Return the listing below word for word.

Records for this exercise:
....................

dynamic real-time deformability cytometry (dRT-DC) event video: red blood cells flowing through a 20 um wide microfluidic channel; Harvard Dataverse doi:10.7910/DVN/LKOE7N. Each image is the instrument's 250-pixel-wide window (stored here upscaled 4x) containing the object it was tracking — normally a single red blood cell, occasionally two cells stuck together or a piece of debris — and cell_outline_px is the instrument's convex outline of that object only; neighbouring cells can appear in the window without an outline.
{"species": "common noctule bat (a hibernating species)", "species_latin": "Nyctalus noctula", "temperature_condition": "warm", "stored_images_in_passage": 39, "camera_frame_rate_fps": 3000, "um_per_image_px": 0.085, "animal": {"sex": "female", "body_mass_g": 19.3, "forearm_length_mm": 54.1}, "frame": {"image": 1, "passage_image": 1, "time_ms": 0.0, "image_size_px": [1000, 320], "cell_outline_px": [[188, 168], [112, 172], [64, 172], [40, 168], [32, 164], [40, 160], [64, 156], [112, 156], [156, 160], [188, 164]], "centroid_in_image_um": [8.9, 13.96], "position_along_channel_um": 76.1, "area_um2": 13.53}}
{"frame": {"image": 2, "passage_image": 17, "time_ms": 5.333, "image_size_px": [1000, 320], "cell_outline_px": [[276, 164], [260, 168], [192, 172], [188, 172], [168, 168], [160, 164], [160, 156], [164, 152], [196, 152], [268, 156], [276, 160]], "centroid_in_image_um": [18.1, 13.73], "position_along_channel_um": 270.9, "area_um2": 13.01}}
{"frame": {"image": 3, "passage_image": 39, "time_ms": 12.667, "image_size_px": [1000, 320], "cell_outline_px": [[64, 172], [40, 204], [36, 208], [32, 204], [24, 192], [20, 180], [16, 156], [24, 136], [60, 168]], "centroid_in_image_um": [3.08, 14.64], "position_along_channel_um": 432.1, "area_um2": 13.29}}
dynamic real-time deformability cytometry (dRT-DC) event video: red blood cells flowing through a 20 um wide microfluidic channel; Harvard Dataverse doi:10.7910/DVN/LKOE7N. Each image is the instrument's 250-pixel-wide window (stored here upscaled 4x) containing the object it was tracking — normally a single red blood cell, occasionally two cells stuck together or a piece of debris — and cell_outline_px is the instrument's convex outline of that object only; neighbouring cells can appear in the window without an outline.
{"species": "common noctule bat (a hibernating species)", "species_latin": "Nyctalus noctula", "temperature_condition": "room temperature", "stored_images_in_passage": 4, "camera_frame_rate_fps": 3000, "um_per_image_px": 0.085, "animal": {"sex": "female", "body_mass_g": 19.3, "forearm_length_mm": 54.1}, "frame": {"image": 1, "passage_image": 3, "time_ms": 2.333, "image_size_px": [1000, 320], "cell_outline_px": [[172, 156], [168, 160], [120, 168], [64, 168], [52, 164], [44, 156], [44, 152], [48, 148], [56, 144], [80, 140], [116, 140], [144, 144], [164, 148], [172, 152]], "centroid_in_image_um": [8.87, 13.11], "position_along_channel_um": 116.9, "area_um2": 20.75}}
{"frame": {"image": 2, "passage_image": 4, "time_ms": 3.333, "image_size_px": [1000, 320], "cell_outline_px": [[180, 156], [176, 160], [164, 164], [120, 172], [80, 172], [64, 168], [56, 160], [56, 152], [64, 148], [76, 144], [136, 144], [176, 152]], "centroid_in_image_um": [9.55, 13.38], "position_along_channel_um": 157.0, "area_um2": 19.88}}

....................

Written answer:
dynamic real-time deformability cytometry (dRT-DC) event video: red blood cells flowing through a 20 um wide microfluidic channel; Harvard Dataverse doi:10.7910/DVN/LKOE7N. Each image is the instrument's 250-pixel-wide window (stored here upscaled 4x) containing the object it was tracking — normally a single red blood cell, occasionally two cells stuck together or a piece of debris — and cell_outline_px is the instrument's convex outline of that object only; neighbouring cells can appear in the window without an outline.
{"species": "common noctule bat (a hibernating species)", "species_latin": "Nyctalus noctula", "temperature_condition": "warm", "stored_images_in_passage": 39, "camera_frame_rate_fps": 3000, "um_per_image_px": 0.085, "animal": {"sex": "female", "body_mass_g": 19.3, "forearm_length_mm": 54.1}, "frame": {"image": 1, "passage_image": 1, "time_ms": 0.0, "image_size_px": [1000, 320], "cell_outline_px": [[188, 168], [112, 172], [64, 172], [40, 168], [32, 164], [40, 160], [64, 156], [112, 156], [156, 160], [188, 164]], "centroid_in_image_um": [8.9, 13.96], "position_along_channel_um": 76.1, "area_um2": 13.53}}
{"frame": {"image": 2, "passage_image": 17, "time_ms": 5.333, "image_size_px": [1000, 320], "cell_outline_px": [[276, 164], [260, 168], [192, 172], [188, 172], [168, 168], [160, 164], [160, 156], [164, 152], [196, 152], [268, 156], [276, 160]], "centroid_in_image_um": [18.1, 13.73], "position_along_channel_um": 270.9, "area_um2": 13.01}}
{"frame": {"image": 3, "passage_image": 39, "time_ms": 12.667, "image_size_px": [1000, 320], "cell_outline_px": [[64, 172], [40, 204], [36, 208], [32, 204], [24, 192], [20, 180], [16, 156], [24, 136], [60, 168]], "centroid_in_image_um": [3.08, 14.64], "position_along_channel_um": 432.1, "area_um2": 13.29}}
dynamic real-time deformability cytometry (dRT-DC) event video: red blood cells flowing through a 20 um wide microfluidic channel; Harvard Dataverse doi:10.7910/DVN/LKOE7N. Each image is the instrument's 250-pixel-wide window (stored here upscaled 4x) containing the object it was tracking — normally a single red blood cell, occasionally two cells stuck together or a piece of debris — and cell_outline_px is the instrument's convex outline of that object only; neighbouring cells can appear in the window without an outline.
{"species": "common noctule bat (a hibernating species)", "species_latin": "Nyctalus noctula", "temperature_condition": "room temperature", "stored_images_in_passage": 4, "camera_frame_rate_fps": 3000, "um_per_image_px": 0.085, "animal": {"sex": "female", "body_mass_g": 19.3, "forearm_length_mm": 54.1}, "frame": {"image": 1, "passage_image": 3, "time_ms": 2.333, "image_size_px": [1000, 320], "cell_outline_px": [[172, 156], [168, 160], [120, 168], [64, 168], [52, 164], [44, 156], [44, 152], [48, 148], [56, 144], [80, 140], [116, 140], [144, 144], [164, 148], [172, 152]], "centroid_in_image_um": [8.87, 13.11], "position_along_channel_um": 116.9, "area_um2": 20.75}}
{"frame": {"image": 2, "passage_image": 4, "time_ms": 3.333, "image_size_px": [1000, 320], "cell_outline_px": [[180, 156], [176, 160], [164, 164], [120, 172], [80, 172], [64, 168], [56, 160], [56, 152], [64, 148], [76, 144], [136, 144], [176, 152]], "centroid_in_image_um": [9.55, 13.38], "position_along_channel_um": 157.0, "area_um2": 19.88}}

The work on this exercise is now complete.